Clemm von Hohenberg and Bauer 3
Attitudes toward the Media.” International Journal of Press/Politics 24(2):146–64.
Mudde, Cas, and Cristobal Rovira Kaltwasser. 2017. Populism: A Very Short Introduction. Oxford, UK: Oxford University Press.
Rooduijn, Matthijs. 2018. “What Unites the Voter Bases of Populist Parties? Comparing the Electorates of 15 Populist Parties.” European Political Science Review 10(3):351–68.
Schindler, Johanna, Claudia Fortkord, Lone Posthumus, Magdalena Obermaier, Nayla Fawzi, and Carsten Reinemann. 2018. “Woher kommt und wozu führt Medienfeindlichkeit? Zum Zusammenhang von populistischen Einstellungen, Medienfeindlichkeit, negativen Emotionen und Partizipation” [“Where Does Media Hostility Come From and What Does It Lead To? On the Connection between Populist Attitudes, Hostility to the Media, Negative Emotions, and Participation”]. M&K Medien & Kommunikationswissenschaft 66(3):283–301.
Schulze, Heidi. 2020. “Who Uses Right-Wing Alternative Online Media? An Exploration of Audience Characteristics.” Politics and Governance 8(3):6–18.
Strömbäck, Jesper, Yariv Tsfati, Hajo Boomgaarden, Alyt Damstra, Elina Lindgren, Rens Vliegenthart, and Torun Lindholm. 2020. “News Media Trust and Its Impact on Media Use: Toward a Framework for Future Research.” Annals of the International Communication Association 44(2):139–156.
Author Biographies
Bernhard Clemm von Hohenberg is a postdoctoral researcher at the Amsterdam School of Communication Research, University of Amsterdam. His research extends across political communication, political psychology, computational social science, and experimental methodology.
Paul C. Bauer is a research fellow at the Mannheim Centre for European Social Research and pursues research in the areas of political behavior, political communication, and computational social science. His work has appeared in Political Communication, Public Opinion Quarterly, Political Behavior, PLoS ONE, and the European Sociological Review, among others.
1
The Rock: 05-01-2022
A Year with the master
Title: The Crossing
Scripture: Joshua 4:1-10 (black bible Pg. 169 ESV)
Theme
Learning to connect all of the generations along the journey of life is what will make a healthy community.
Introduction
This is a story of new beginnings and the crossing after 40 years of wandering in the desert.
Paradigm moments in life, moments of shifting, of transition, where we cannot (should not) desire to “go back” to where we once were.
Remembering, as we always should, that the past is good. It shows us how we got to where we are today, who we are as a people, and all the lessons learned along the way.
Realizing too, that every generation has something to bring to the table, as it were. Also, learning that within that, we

--

## What the task requires
Repeat the data in its entirety, character for character.

## Answer to the problem
Clemm von Hohenberg and Bauer 3
Attitudes toward the Media.” International Journal of Press/Politics 24(2):146–64.
Mudde, Cas, and Cristobal Rovira Kaltwasser. 2017. Populism: A Very Short Introduction. Oxford, UK: Oxford University Press.
Rooduijn, Matthijs. 2018. “What Unites the Voter Bases of Populist Parties? Comparing the Electorates of 15 Populist Parties.” European Political Science Review 10(3):351–68.
Schindler, Johanna, Claudia Fortkord, Lone Posthumus, Magdalena Obermaier, Nayla Fawzi, and Carsten Reinemann. 2018. “Woher kommt und wozu führt Medienfeindlichkeit? Zum Zusammenhang von populistischen Einstellungen, Medienfeindlichkeit, negativen Emotionen und Partizipation” [“Where Does Media Hostility Come From and What Does It Lead To? On the Connection between Populist Attitudes, Hostility to the Media, Negative Emotions, and Participation”]. M&K Medien & Kommunikationswissenschaft 66(3):283–301.
Schulze, Heidi. 2020. “Who Uses Right-Wing Alternative Online Media? An Exploration of Audience Characteristics.” Politics and Governance 8(3):6–18.
Strömbäck, Jesper, Yariv Tsfati, Hajo Boomgaarden, Alyt Damstra, Elina Lindgren, Rens Vliegenthart, and Torun Lindholm. 2020. “News Media Trust and Its Impact on Media Use: Toward a Framework for Future Research.” Annals of the International Communication Association 44(2):139–156.
Author Biographies
Bernhard Clemm von Hohenberg is a postdoctoral researcher at the Amsterdam School of Communication Research, University of Amsterdam. His research extends across political communication, political psychology, computational social science, and experimental methodology.
Paul C. Bauer is a research fellow at the Mannheim Centre for European Social Research and pursues research in the areas of political behavior, political communication, and computational social science. His work has appeared in Political Communication, Public Opinion Quarterly, Political Behavior, PLoS ONE, and the European Sociological Review, among others.
1
The Rock: 05-01-2022
A Year with the master
Title: The Crossing
Scripture: Joshua 4:1-10 (black bible Pg. 169 ESV)
Theme
Learning to connect all of the generations along the journey of life is what will make a healthy community.
Introduction
This is a story of new beginnings and the crossing after 40 years of wandering in the desert.
Paradigm moments in life, moments of shifting, of transition, where we cannot (should not) desire to “go back” to where we once were.
Remembering, as we always should, that the past is good. It shows us how we got to where we are today, who we are as a people, and all the lessons learned along the way.
Realizing too, that every generation has something to bring to the table, as it were. Also, learning that within that, we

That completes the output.